That sounds a little complicated. 

Do you want to get the data out for an off node backup or is it for processing in another system ? 

You may get by using:

* TTL to expire data via compaction
* snapshots for backups


Aaron Morton
Freelance Developer

On 3/01/2012, at 11:00 AM, Alexandru Sicoe wrote:

Hi everyone and Happy New Year!

I need advice for organizing data flow outside of my 3 node Cassandra 0.8.6 cluster. I am configuring my keyspace to use the NetworkTopologyStrategy. I have 2 data centers each with a replication factor 1 (i.e. DC1:1; DC2:1) the configuration of the PropertyFileSnitch is:
I assign tokens like this:
                        node1 = 0
                        node2 = 1
                        node3 = 85070591730234615865843651857942052864

My write consistency level is ANY.

My data sources are only inserting data in node1 & node3. Essentially what happens is that a replica of every input value will end up on node2. Node 2 thus has a copy of the entire data written to the cluster. When Node2 starts getting full, I want to have a script which pulls it off-line and does a sequence of operations (compaction/snapshotting/exporting/truncating the CFs) in order to back up the data in a remote place and to free it up so that it can take more data. When it comes back on-line it will take hints from the other 2 nodes.

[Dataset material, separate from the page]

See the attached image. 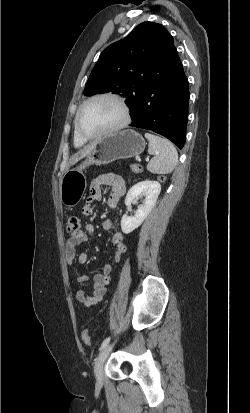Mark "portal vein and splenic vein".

This is how I plan on shipping data out of my cluster without any downtime or any major performance penalty. The problem is when I want to also truncate the CFs in node1 & node3 to also free them up of data. I don't know whether I can do this without any downtime or without any serious performance penalties. Is anyone using truncate to free up CFs of data? How efficient is this?

Any observations or suggestions are much appreciated!